Extract each line from the entries below that has the string "membranous" in it.
======== SUPPLIED ENTRIES ========
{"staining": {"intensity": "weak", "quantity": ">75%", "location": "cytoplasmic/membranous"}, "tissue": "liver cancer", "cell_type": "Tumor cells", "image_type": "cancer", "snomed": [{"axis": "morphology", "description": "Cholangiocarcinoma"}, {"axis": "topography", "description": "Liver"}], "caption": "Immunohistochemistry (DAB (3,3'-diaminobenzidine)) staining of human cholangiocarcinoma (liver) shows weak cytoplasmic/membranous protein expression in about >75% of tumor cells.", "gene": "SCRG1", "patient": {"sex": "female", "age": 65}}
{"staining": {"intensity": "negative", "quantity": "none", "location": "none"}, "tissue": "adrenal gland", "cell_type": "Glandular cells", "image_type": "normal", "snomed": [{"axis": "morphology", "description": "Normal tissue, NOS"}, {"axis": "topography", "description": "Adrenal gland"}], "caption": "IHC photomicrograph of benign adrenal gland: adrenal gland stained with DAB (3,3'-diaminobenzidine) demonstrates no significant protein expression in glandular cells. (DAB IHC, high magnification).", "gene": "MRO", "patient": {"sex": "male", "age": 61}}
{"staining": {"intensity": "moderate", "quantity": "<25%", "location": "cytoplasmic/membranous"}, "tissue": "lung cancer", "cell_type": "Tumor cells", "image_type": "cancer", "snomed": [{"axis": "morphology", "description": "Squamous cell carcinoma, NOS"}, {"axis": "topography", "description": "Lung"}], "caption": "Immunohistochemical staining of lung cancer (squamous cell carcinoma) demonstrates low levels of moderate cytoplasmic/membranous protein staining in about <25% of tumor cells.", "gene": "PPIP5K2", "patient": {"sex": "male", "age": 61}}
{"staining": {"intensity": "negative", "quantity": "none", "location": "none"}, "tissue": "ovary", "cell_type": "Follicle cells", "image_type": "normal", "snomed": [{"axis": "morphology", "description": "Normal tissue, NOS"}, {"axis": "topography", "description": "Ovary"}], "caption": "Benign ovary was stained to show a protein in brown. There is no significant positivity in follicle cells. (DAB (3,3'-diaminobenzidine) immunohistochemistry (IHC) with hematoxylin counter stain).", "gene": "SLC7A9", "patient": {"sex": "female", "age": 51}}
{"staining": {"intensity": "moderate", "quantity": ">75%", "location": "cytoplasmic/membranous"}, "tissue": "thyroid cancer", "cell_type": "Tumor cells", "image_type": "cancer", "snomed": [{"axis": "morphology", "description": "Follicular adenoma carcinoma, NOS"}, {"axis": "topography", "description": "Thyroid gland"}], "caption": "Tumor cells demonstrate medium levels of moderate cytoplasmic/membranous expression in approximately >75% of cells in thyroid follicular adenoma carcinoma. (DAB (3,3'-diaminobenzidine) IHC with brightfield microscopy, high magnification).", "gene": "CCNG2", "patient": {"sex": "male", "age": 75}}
========
== TASK ANSWER ==
{"staining": {"intensity": "weak", "quantity": ">75%", "location": "cytoplasmic/membranous"}, "tissue": "liver cancer", "cell_type": "Tumor cells", "image_type": "cancer", "snomed": [{"axis": "morphology", "description": "Cholangiocarcinoma"}, {"axis": "topography", "description": "Liver"}], "caption": "Immunohistochemistry (DAB (3,3'-diaminobenzidine)) staining of human cholangiocarcinoma (liver) shows weak cytoplasmic/membranous protein expression in about >75% of tumor cells.", "gene": "SCRG1", "patient": {"sex": "female", "age": 65}}
{"staining": {"intensity": "moderate", "quantity": "<25%", "location": "cytoplasmic/membranous"}, "tissue": "lung cancer", "cell_type": "Tumor cells", "image_type": "cancer", "snomed": [{"axis": "morphology", "description": "Squamous cell carcinoma, NOS"}, {"axis": "topography", "description": "Lung"}], "caption": "Immunohistochemical staining of lung cancer (squamous cell carcinoma) demonstrates low levels of moderate cytoplasmic/membranous protein staining in about <25% of tumor cells.", "gene": "PPIP5K2", "patient": {"sex": "male", "age": 61}}
{"staining": {"intensity": "moderate", "quantity": ">75%", "location": "cytoplasmic/membranous"}, "tissue": "thyroid cancer", "cell_type": "Tumor cells", "image_type": "cancer", "snomed": [{"axis": "morphology", "description": "Follicular adenoma carcinoma, NOS"}, {"axis": "topography", "description": "Thyroid gland"}], "caption": "Tumor cells demonstrate medium levels of moderate cytoplasmic/membranous expression in approximately >75% of cells in thyroid follicular adenoma carcinoma. (DAB (3,3'-diaminobenzidine) IHC with brightfield microscopy, high magnification).", "gene": "CCNG2", "patient": {"sex": "male", "age": 75}}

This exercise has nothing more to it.